For most audiences, the short film is a lost art form that was never found to begin with. Though films festivals around the world as well as the Academy Awards recognize numerous films in this category each year, the general public hasn’t quite caught on. But aspiring filmmakers of the craft need not worry, for their time is nearing. With the invention of the Internet came several resources that have made short films a more accessible art. For example, YouTube has not only made professional short films easier to watch, but also encourages creations from amateur filmmakers. iTunes as well, sells the latest and most successful shorts, usually available at a fairly reasonable price. So while they may not receive the same amount of commercial success that feature-length movies enjoy, the popularity of short films has escalated quickly during the last decade and shows no sign of plateauing.
The Red Balloon follows a young Parisian boy who lives in an apartment with his mother, treks through the city to school each day by himself, and one morning stumbles onto a bright, shiny red balloon. The balloon soon becomes an inseparable companion to the boy, so much so that it doesn’t float away when the youth loses hold of the orb’s string. The story is told in a straightforward and realistic manner, avoiding the senseless potty humor that plagues so many of today’s family-oriented films.
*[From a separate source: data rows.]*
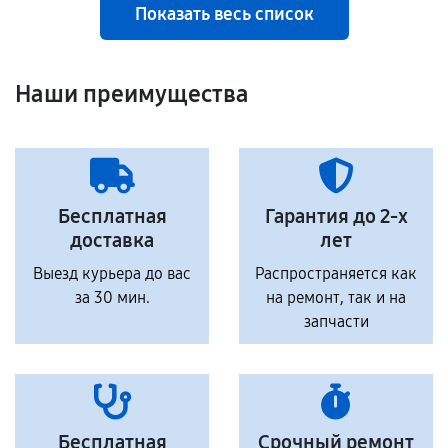
Показать весь список
Наши преимущества
Бесплатная
Гарантия до 2-х
доставка
лет
Выезд курьера до вас
Распространяется как
за 30 мин.
на ремонт, так и на
запчасти
Бесплатная
Срочный ремонт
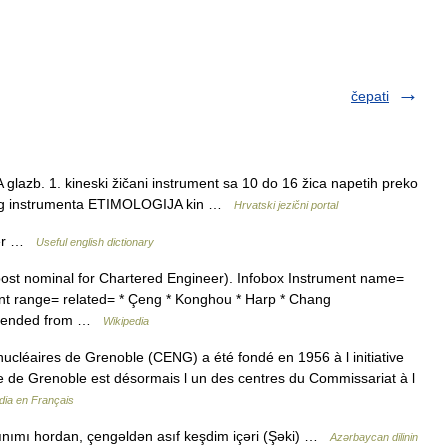
čepati
azb. 1. kineski žičani instrument sa 10 do 16 žica napetih preko
rnog instrumenta ETIMOLOGIJA kin …
Hrvatski jezični portal
eer …
Useful english dictionary
ost nominal for Chartered Engineer). Infobox Instrument name=
ent range= related= * Çeng * Konghou * Harp * Chang
escended from …
Wikipedia
léaires de Grenoble (CENG) a été fondé en 1956 à l initiative
te de Grenoble est désormais l un des centres du Commissariat à l
dia en Français
tınımı hordan, çengəldən asıf keşdim içəri (Şəki) …
Azərbaycan dilinin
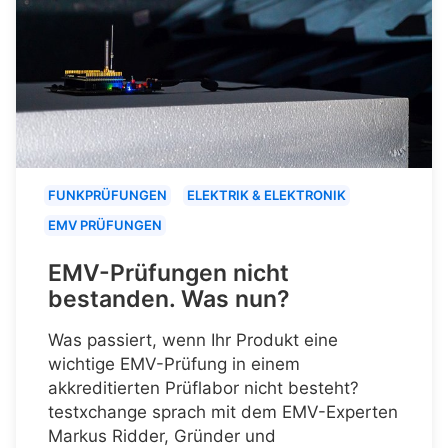
FUNKPRÜFUNGEN
ELEKTRIK & ELEKTRONIK
EMV PRÜFUNGEN
EMV-Prüfungen nicht
bestanden. Was nun?
Was passiert, wenn Ihr Produkt eine
wichtige EMV-Prüfung in einem
akkreditierten Prüflabor nicht besteht?
testxchange sprach mit dem EMV-Experten
Markus Ridder, Gründer und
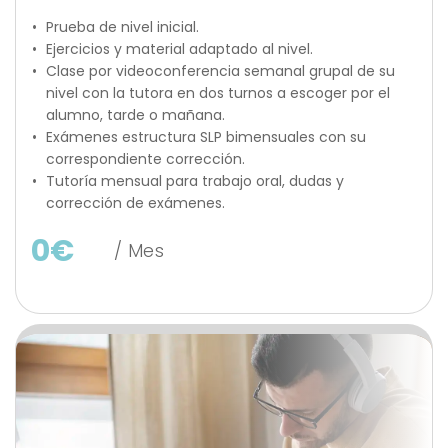
Prueba de nivel inicial.
Ejercicios y material adaptado al nivel.
Clase por videoconferencia semanal grupal de su 
nivel con la tutora en dos turnos a escoger por el 
alumno, tarde o mañana.
Exámenes estructura SLP bimensuales con su 
correspondiente corrección.
Tutoría mensual para trabajo oral, dudas y 
corrección de exámenes.
0
€
 / Mes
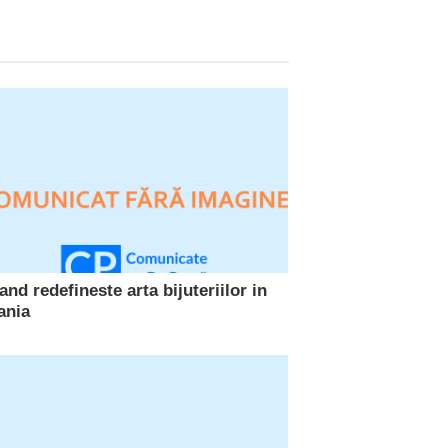
nd redefineste arta bijuteriilor in
ania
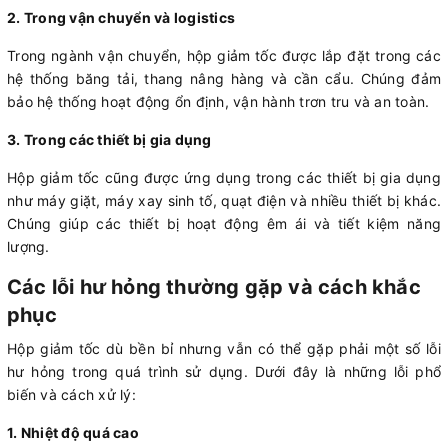
2. Trong vận chuyển và logistics
Trong ngành vận chuyển, hộp giảm tốc được lắp đặt trong các
hệ thống băng tải, thang nâng hàng và cần cẩu. Chúng đảm
bảo hệ thống hoạt động ổn định, vận hành trơn tru và an toàn.
3. Trong các thiết bị gia dụng
Hộp giảm tốc cũng được ứng dụng trong các thiết bị gia dụng
như máy giặt, máy xay sinh tố, quạt điện và nhiều thiết bị khác.
Chúng giúp các thiết bị hoạt động êm ái và tiết kiệm năng
lượng.
Các lỗi hư hỏng thường gặp và cách khắc
phục
Hộp giảm tốc dù bền bỉ nhưng vẫn có thể gặp phải một số lỗi
hư hỏng trong quá trình sử dụng. Dưới đây là những lỗi phổ
biến và cách xử lý:
1. Nhiệt độ quá cao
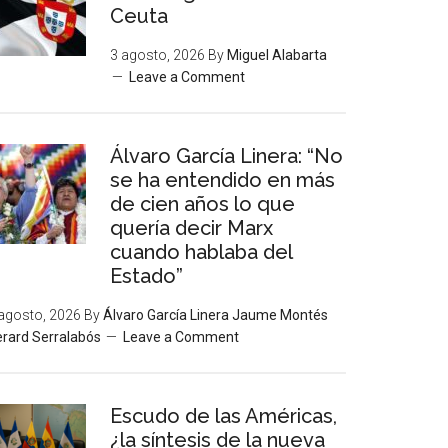
Ceuta
3 agosto, 2026
By
Miguel Alabarta
Leave a Comment
Álvaro García Linera: “No
se ha entendido en más
de cien años lo que
quería decir Marx
cuando hablaba del
Estado”
agosto, 2026
By
Álvaro García Linera Jaume Montés
rard Serralabós
Leave a Comment
Escudo de las Américas,
¿la síntesis de la nueva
Director Lamorisse’s style approaches realism, but he wisely keeps his film from becoming an overly harsh portrayal of the boy’s adventure. There is a sense of energetic fun buried within the core of The Red Balloon which can only be accounted for by the human-like, care-free movements of the balloon. Lamorisse wisely includes as little dialogue as possible, establishing a playful, almost cartoonish tone. His film has a heart, as it proves by the finale, one of the purest and most enchanting examples of the irresistible magic of the movies. The ending, which is undoubtedly the highlight of the entire half-hour, is as joyous and triumphant as you are likely to ever see. It is a fitting bookend to an emotional, enjoyable, and wonderfully transportive children’s short.